Hansen, JP, Pareek, M, Hvolby, A, Schmedes, A, Toft, T, Dahl, E, Nielsen, CT
BMC research notes. 2019;(1):203
Abstract
OBJECTIVE To examine whether vitamin D supplementation in patients with depression would result in a reduction in Hamilton D-17 depression score (primary outcome) at 3 and 6 months compared to controls and to explore the correlations between serum vitamin D and symptoms of depression, wellbeing, systolic blood pressure, and waist circumference. In this outpatient multicentre study conducted between 2010 and 2013, patients, 18-65 years old, diagnosed with mild to severe depression were randomly assigned to receive D supplementation 70 micrograms daily or placebo on top of standard treatment. Participants, care givers and those assessing the outcomes were blinded to group assignment. RESULTS At baseline, 23 patients had a normal 25(OH)D level, 22 had insufficiency (< 25 nmol/L), and 17 had deficiency (25-50 nmol/L).

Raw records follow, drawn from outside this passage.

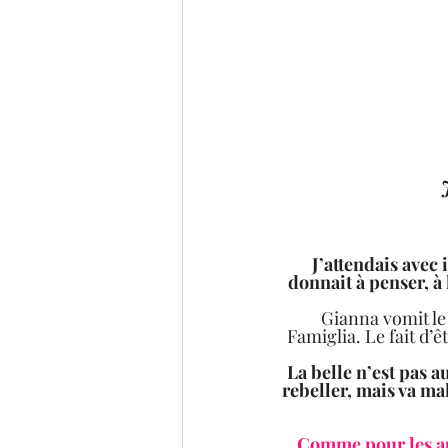
J’attendais avec
donnait à penser, à 
Gianna vomit le 
Famiglia. Le fait d’
La belle n’est pas a
rebeller, mais va ma
Comme pour les aut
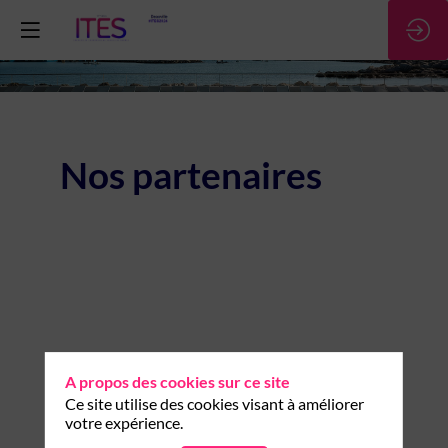
Nos partenaires
A propos des cookies sur ce site
Ce site utilise des cookies visant à améliorer
votre expérience.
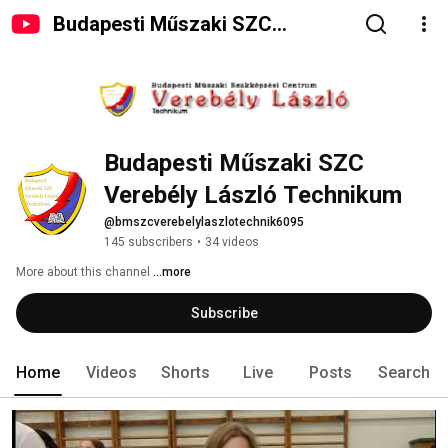
Budapesti Műszaki SZC
Verebély László Technikum
Budapesti Műszaki SZC 
Verebély László Technikum
@bmszcverebelylaszlotechnik6095
145 subscribers
•
34 videos
More about this channel
...more
Subscribe
Home
Videos
Shorts
Live
Posts
Search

No significant reduction in depression was seen after vitamin D supplementation compared to placebo at Hamilton (18.4-18.0; p = 0.73 at 12 weeks). Vitamin D supplementation did not provide a reduction in symptom score among patients with depression. Trial registration The trial was registered in the National Board of Health (EudraCT: 2011-002585-20) and in ClinicalTrials.Gov (NCT01390662).